The synagogue’s rich history dates to the late 1800s, according to Lynette Lederman, executive assistant to City Councilman Corey O’Connor and former president of the congregation. Over the years, demographics have changed, but Pittsburgh’s Jewish population continues to boom. Half of them — just short of 50,000 people — live in Squirrel Hill, according to a recent study done by the Jewish Federation of Pittsburgh.

“It’s become one of the most diverse places in the country,” Lederman said. “Now we’re so infused by young families who want to live in neighborhoods like Squirrel Hill . . . demographically we are very diverse, but traditions are held very closely.”

The Jewish Federation of Greater Pittsburgh has given funding to the Jewish Community Center and the Jewish Association on Aging, according to Lederman, who is also a board member of the latter.

When Elliot Dinkin was a child, he said, Squirrel Hill was a nurturing environment that centered on the Jewish Community Center and the Hebrew day school.

He said that the neighborhood evolved over the years. Although the vibrant Jewish community has not changed, he said, individual synagogues have declined in membership. Tree of Life, for example, now rents out space to other, smaller-growing synagogues.

“There was a drop-off in the population where they couldn’t sustain themselves. When I was a kid it was unheard of because the conservative synagogue was large enough endure on its own,” he said, adding that Tree of Life’s congregation mirrored those of nearby synagogues.

The Tree of Life building houses three synagogues and has multiple communities that worship simultaneously. On Saturday, there were three ongoing services when the gunman attacked.

Squirrel Hill was also home to the late Fred Rogers, the beloved host of the long-running children’s program “Mister Rogers’ Neighborhood.” On Saturday night, a vigil was held by local high school students outside Tree of Life. The crowd spread down the streets to Murray and Forbes avenues.

"It was overwhelming. There must have been at least 10,000 people,” said William Isler, former chief executive and producer at The Fred Rogers Company. “I’m sure [Rogers’s] presence was felt by a lot of people.”

According to an article earlier this year in the Post-Gazette, Pittsburgh’s Jewish population is less tied to organized religion than previous generations. Most Jews identify by religion, but far fewer belong to a synagogue, the article said, adding that the Reform and Conservative denominations have experienced the most significant change.

Still, even to newcomers, Squirrel Hill remains well-known as a center of Jewish culture.

Nikhil Srivasdava, 32, and his wife, Neha Aeri, 30, moved from India to Pittsburgh several years ago. Like Dinkin, the couple experienced the dark side of American life on Saturday, receiving an emergency message from the University of Pittsburgh, where Aeri is enrolled in business school, warning them to stay indoors. Then they saw police cruisers and armed officers blocking off roads.
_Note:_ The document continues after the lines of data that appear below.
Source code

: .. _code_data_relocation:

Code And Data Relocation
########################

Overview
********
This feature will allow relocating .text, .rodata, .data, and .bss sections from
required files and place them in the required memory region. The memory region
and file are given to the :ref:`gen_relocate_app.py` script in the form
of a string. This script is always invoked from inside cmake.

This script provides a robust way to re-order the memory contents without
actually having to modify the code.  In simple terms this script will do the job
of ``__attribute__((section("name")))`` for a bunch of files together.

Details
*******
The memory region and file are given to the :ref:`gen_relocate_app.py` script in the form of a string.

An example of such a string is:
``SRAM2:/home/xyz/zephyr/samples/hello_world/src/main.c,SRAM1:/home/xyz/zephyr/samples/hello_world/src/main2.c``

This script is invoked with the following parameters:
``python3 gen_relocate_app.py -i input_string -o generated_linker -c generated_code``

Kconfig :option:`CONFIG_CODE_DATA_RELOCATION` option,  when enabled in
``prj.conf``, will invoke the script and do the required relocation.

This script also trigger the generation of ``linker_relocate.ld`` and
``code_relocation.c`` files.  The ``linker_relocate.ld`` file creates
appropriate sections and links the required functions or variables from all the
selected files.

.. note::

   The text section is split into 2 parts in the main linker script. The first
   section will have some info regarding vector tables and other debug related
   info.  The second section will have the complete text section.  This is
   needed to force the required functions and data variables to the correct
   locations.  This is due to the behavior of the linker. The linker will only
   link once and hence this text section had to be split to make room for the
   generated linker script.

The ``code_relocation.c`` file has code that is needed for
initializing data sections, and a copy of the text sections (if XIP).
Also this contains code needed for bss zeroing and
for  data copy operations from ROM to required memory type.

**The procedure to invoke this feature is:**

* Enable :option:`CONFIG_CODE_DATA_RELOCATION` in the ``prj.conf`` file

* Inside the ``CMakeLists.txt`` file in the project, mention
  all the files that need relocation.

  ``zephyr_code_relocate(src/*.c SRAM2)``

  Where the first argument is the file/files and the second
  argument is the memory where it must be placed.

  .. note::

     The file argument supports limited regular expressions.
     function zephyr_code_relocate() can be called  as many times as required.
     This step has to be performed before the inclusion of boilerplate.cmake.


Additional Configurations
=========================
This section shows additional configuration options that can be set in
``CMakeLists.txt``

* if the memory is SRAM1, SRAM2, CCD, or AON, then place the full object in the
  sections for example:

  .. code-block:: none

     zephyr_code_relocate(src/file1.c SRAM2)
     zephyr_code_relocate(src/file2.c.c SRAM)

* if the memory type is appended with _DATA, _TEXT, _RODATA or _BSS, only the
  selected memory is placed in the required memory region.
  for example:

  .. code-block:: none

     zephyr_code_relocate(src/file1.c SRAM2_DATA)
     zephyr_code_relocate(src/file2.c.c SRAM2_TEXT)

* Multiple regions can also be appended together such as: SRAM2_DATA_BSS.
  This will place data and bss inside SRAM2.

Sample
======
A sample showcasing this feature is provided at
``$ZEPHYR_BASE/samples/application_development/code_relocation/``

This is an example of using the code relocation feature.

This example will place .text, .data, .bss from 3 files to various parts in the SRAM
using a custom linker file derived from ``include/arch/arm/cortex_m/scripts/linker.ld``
“We’ve never seen anything like this in this neighborhood. This is one of the, I would say, safest and nicest neighborhoods in Pittsburgh,” Srivasdava said. “We are not sure what to make of it.” Shootings like this, he said, don’t happen in India.

By rare chance, Arnold Freedman, a 91-year-old psychologist whose group Dor Hadosh meets at Tree of Life, did not attend services Saturday. Down the block from Srivasdava, he observed the police commotion, too.

“The next thing I knew, I saw the whole street was filled with police cars,” he said. “I started looking around; I didn’t know what was going on.” Freedman turned on the news and then began receiving calls from concerned friends and family members.

“I’m just lucky that I’m okay,” he said. “The full impact hasn’t really hit me yet. Chances are, I know of some people who were there, who were possibly killed or injured.”

Freedman said he was frightened by the depth of anti-Semitism said to have been espoused by the alleged gunman.

“I’m just terribly saddened by it,” he said. “There’s barely a day that goes by that you don’t hear about people shooting somebody for something.”